My second encounter was in college when we went to a conference in Urbana, Illinois. The returning shuttle bus took us to O’Hare in the early morning a few hours before our flight. I saw the “Train to City” sign and followed it to an El station. I waned to take it to the Loop and back but I was afraid there might be long headways we’d miss the flight. (This was before 9/11 security made it completely infeasible, but still 45 minutes down and again back was not a comfortable margin for a 2-3 hour layover.)
Mike, and Andrew, have just been thinking off the top of my head, watching phenomena I mentioned at exact correct range. Olympia. Also fascinated by the streetcar suburbs idea,which worked for decades before the suburbs went rubber-tired. Understand that ST can’t do any development or land-purchase itself.
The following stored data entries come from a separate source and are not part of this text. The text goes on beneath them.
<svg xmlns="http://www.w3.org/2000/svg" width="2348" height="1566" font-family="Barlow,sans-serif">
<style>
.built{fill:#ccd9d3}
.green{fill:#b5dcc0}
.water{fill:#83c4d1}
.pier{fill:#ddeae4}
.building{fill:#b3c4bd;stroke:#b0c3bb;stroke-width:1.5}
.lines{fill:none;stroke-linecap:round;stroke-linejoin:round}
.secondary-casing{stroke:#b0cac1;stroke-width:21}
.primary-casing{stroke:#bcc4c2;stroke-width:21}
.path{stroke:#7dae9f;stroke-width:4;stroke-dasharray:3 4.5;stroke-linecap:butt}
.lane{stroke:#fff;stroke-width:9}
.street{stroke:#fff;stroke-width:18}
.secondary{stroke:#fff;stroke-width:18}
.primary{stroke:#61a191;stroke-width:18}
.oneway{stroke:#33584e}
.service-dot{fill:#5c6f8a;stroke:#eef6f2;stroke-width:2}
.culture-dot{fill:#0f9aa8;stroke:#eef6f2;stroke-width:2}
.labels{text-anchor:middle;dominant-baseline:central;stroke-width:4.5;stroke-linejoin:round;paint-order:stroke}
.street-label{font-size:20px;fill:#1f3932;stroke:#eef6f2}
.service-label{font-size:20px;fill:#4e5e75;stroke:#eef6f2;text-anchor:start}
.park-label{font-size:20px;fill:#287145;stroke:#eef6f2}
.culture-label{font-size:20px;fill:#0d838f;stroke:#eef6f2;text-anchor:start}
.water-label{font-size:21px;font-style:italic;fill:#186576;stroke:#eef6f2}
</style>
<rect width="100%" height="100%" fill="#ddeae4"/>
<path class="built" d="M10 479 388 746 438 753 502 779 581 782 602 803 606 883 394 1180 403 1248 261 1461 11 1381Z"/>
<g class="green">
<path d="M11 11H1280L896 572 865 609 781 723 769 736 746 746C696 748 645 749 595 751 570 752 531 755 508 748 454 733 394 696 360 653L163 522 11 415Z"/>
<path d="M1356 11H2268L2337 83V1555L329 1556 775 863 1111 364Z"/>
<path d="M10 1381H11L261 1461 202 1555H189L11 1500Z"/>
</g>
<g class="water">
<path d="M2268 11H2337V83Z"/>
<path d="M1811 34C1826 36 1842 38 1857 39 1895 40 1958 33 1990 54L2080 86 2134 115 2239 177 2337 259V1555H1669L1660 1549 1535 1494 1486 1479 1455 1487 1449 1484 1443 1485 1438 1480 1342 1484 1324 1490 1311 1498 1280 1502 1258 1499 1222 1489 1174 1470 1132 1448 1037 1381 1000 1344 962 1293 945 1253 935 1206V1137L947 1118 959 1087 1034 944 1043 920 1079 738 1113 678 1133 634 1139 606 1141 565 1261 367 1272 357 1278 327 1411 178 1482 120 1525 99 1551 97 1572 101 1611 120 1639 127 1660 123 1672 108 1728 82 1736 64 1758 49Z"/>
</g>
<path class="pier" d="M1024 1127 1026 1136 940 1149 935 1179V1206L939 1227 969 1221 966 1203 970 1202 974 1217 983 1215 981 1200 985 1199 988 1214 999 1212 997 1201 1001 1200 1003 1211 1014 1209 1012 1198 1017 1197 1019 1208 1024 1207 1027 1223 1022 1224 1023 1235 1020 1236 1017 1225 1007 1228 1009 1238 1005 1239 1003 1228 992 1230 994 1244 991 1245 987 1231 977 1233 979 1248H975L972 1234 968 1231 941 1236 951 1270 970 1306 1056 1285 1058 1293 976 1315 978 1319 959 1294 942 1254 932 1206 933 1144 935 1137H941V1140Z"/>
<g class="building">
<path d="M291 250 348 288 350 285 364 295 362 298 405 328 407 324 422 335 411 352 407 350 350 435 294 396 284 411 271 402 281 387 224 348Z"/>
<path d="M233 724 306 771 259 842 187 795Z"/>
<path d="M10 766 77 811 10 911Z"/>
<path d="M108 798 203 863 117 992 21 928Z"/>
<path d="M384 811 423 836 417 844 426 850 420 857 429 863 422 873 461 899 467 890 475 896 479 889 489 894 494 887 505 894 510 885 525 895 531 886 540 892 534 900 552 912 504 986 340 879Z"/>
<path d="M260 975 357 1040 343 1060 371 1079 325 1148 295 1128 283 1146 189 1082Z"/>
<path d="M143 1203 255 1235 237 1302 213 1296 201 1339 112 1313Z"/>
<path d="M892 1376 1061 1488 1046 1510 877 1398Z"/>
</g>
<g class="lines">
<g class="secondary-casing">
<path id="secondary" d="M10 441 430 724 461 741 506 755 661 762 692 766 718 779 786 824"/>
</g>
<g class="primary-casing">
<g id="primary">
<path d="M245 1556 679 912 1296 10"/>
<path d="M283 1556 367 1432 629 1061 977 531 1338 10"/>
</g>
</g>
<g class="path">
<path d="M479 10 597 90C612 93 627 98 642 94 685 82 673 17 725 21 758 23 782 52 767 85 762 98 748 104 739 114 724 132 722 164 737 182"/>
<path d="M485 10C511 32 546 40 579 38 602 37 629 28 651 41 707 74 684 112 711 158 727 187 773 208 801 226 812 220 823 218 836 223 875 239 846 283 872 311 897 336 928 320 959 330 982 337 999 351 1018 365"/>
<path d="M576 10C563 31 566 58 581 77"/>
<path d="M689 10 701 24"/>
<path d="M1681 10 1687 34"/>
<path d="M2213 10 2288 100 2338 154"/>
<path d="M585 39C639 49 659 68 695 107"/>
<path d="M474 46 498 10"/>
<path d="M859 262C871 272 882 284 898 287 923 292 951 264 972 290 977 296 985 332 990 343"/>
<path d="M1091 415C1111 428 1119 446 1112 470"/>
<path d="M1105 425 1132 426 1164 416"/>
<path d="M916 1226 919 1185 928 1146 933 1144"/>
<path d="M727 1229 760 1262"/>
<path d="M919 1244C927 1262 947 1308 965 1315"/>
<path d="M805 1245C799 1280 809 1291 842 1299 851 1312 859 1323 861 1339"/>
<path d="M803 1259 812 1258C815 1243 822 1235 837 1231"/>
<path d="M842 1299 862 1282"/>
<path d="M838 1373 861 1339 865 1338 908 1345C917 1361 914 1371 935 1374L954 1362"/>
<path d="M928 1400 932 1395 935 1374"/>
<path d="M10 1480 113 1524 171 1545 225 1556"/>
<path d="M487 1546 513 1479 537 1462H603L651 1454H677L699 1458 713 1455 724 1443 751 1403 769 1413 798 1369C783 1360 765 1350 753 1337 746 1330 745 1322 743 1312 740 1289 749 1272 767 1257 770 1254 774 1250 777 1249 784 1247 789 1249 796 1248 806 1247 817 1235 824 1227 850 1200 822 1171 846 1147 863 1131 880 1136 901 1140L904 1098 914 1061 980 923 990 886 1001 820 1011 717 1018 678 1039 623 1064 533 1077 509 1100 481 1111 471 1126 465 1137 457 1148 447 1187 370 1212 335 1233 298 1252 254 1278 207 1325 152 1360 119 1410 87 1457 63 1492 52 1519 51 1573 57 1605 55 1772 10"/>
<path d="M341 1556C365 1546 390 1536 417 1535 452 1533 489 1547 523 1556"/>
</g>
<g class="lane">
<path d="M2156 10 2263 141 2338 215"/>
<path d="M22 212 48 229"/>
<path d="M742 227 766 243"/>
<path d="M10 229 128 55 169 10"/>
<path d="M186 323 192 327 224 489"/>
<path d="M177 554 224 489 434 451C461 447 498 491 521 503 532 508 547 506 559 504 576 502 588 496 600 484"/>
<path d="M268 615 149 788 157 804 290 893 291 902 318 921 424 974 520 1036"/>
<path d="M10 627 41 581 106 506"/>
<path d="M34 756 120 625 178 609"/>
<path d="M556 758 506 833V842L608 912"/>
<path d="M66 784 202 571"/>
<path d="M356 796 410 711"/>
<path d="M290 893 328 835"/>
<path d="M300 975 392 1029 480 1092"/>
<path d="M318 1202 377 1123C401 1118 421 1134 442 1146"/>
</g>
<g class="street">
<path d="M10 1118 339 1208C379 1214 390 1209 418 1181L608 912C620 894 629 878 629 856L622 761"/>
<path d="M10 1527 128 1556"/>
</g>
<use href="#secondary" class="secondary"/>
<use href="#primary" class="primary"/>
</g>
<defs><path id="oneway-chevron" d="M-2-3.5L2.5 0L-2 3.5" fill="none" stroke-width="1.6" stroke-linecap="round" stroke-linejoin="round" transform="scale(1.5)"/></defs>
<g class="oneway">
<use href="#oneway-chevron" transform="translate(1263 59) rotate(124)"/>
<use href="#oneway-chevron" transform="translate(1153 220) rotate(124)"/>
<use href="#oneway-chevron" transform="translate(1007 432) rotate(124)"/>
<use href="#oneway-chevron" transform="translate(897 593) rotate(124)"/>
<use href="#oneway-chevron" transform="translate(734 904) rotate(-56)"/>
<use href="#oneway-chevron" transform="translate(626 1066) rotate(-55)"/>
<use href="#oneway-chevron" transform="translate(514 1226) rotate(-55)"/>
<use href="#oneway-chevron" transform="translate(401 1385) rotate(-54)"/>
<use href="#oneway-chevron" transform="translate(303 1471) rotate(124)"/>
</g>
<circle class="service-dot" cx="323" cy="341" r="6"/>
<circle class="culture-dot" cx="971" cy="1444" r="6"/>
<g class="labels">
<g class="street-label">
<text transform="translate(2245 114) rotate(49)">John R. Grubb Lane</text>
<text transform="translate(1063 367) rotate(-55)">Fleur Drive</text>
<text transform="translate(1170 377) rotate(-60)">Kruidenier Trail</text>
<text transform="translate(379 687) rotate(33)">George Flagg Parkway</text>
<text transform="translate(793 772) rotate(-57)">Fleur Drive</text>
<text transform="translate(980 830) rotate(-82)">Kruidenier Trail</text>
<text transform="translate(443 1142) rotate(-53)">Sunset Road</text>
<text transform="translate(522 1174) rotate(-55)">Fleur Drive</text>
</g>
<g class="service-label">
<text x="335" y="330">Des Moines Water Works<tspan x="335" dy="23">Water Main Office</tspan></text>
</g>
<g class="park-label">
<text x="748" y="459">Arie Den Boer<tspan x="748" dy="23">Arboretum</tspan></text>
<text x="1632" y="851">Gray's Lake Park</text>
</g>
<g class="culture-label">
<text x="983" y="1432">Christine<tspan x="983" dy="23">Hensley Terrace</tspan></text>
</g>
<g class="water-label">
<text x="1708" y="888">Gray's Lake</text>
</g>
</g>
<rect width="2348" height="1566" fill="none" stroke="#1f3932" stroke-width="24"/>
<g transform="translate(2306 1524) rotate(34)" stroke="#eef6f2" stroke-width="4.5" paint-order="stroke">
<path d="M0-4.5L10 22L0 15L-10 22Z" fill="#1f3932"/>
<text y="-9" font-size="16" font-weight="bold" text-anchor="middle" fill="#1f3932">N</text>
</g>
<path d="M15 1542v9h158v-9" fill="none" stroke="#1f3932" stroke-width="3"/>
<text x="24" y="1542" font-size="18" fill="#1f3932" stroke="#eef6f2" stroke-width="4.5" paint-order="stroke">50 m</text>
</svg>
But how are the affordable flats at our new Transit Oriented Developments financed. Maybe it’s possible for research groups like the Transit Choices Coalition to meet with architects and designers whose firms might be interested, and offer to give them the information they’d need to design the places we need.
Doubt I’d be the only one to run these ideas by somebody in one of these companies or consortiums. Would’t bet there aren’t more than one in Portland- which is the natural south end of the regional entity I’m talking about. Also not surprised if there’s more than one plan on the boards.
Because there are at least some plans in which eventual street-rail inclusion can be built into a subdivision for when it’s needed. Drains, street layout, conduits, and such. Built in places of employment could also long-term provide workspace in areas who’ve lost their last industry.
Maybe Jessyn and Cary are already on it. Will check with them and TriMet.